Wikipedia, along with other ZIMs I installed later.

Browsing the Wikipedia ZIM file.

Having verified that my Kiwix instance was configured correctly, I created a systemd service file to launch the instance at machine boot, running as the kiwix user…

1
$ sudo vim /etc/systemd/system/kiwix.service

…which looks like this:

1
2
3
4
5
6
7
8
9
10
11
12
13
14
15
[Unit]
Description=Kiwix service
After=network.target network-online.target

[Service]
Type=simple
Restart=always
RestartSec=15
User=kiwix
Group=kiwix
WorkingDirectory=/var/local/kiwix
ExecStart=/usr/bin/kiwix-serve --library --port=8000 --verbose /var/local/kiwix/library_zim.xml

[Install]
WantedBy=multi-user.target

The User, Group, and ExecStart options control how the kiwix-serve process starts. The After and WantedBy options control when, and under what conditions, the service is actually started – in this case after the server has network access, and when it is running in multi-user mode (so normal operating conditions).

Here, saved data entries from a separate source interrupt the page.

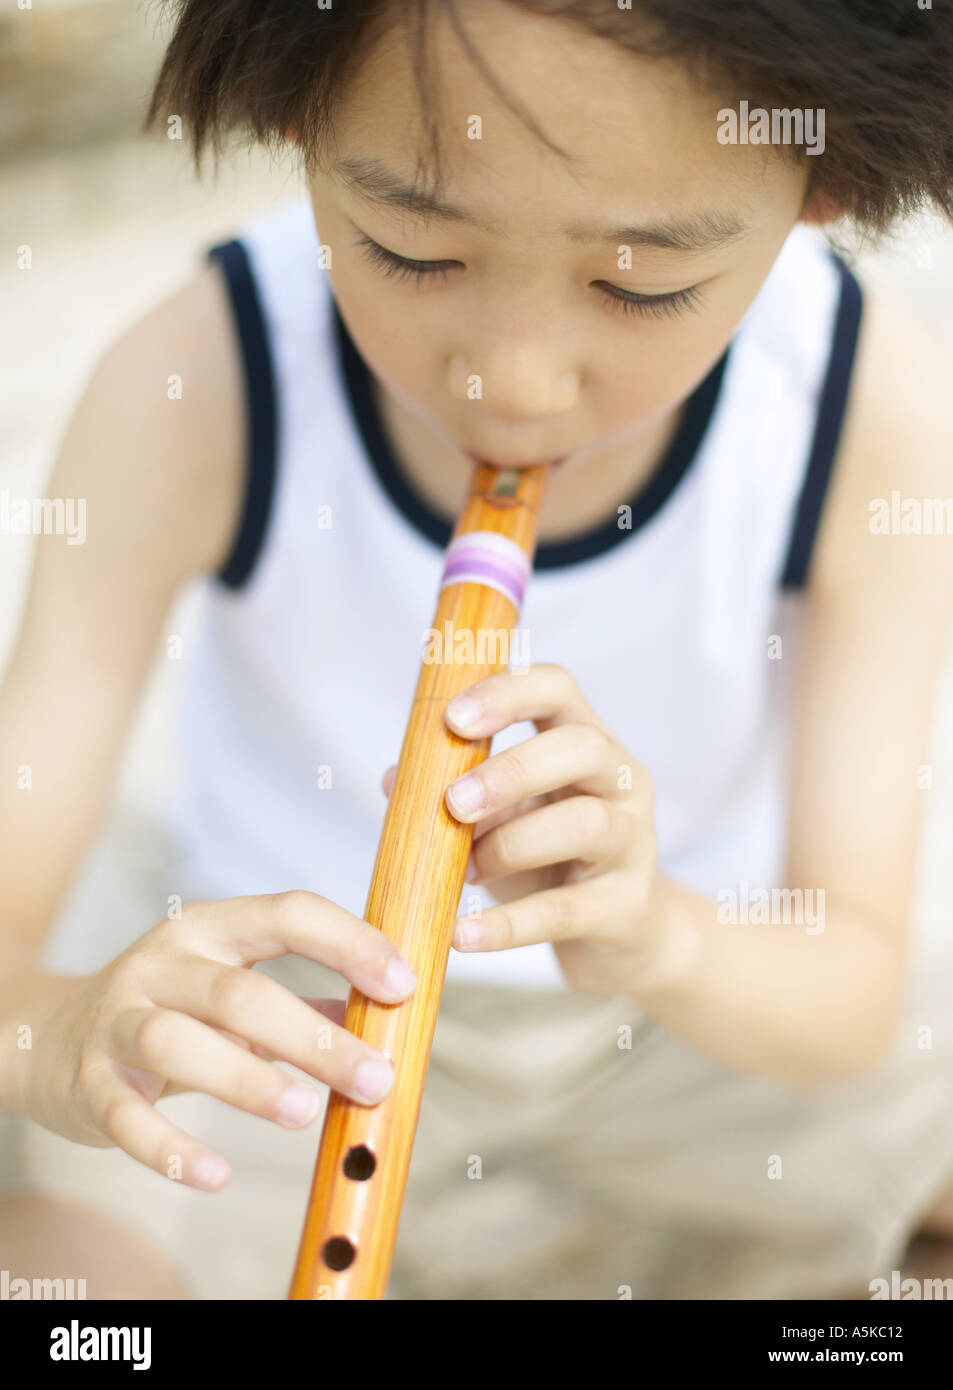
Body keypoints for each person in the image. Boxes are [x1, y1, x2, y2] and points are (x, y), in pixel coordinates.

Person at [2, 0, 953, 1300]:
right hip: (281, 1023)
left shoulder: (869, 407)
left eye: (639, 284)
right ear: (297, 120)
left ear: (820, 185)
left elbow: (847, 985)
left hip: (705, 1004)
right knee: (64, 1280)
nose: (511, 383)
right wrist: (61, 1033)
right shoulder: (202, 378)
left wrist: (654, 936)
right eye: (411, 250)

The systemd daemon then needed to be told about this new service, and the service itself, enabled.

1
2
3
4
$ sudo systemctl daemon-reload
$ sudo systemctl enable kiwix.service
$ sudo systemctl start kiwix.service
$ sudo journalctl -u kiwix

The journalctl command shows the systemd journal output of the service during initialization. If the kiwix-serve command failed for any reason, or if there was a path/permission issue, it was recorded here. (I did have a few false starts.) Refreshing my desktop browser confirmed that the service was actually running.

Overall Kiwix is a very neat project, and I’m particularly impressed that service runs so fast while reading data from a single (or multiple!), enormous file. Unfortunately the data refresh period seems to be a bit slow. The latest full Wikipedia ZIM file is over a year old, which is an eternity in the information age. But for someone who loves to read and references Wikipedia often, having offline information available in a pinch is nevertheless a luxury.